ASSIGNED TASK
When you reproduce the listing, keep every word as it is and drop the pictures.

DATA SHOWN
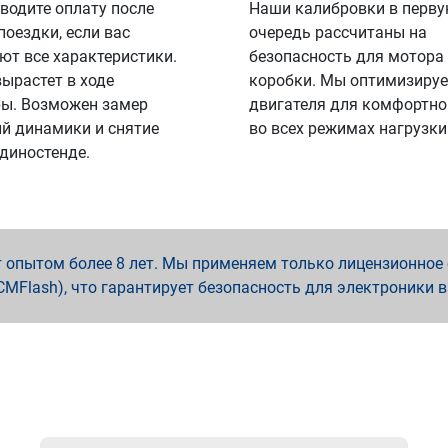
водите оплату после
Наши калибровки в перв
поездки, если вас
очередь рассчитаны на
ют все характеристики.
безопасность для мотора
вырастет в ходе
коробки. Мы оптимизируе
ы. Возможен замер
двигателя для комфортно
й динамики и снятие
во всех режимах нагрузки
 диностенде.
опытом более 8 лет. Мы применяем только лицензионное о
x, PCMFlash), что гарантирует безопасность для электроники 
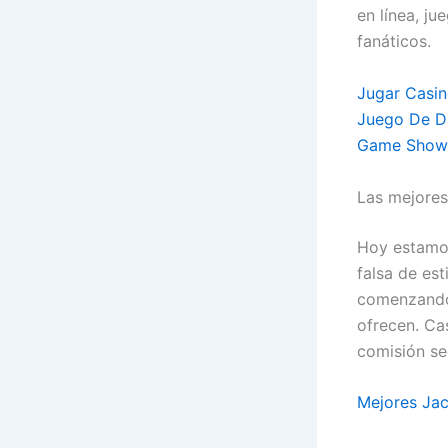
en línea, ju
fanáticos.
Jugar Casi
Juego De D
Game Shows
Las mejores
Hoy estamo
falsa de es
comenzando 
ofrecen. Ca
comisión se
Mejores Jac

SOLUTION BELOW
водите оплату после
Наши калибровки в перв
поездки, если вас
очередь рассчитаны на
ют все характеристики.
безопасность для мотора
вырастет в ходе
коробки. Мы оптимизируе
ы. Возможен замер
двигателя для комфортно
й динамики и снятие
во всех режимах нагрузки
 диностенде.
опытом более 8 лет. Мы применяем только лицензионное о
x, PCMFlash), что гарантирует безопасность для электроники 
en línea, ju
fanáticos.
Jugar Casi
Juego De D
Game Shows
Las mejores
Hoy estamo
falsa de es
comenzando 
ofrecen. Ca
comisión se
Mejores Jac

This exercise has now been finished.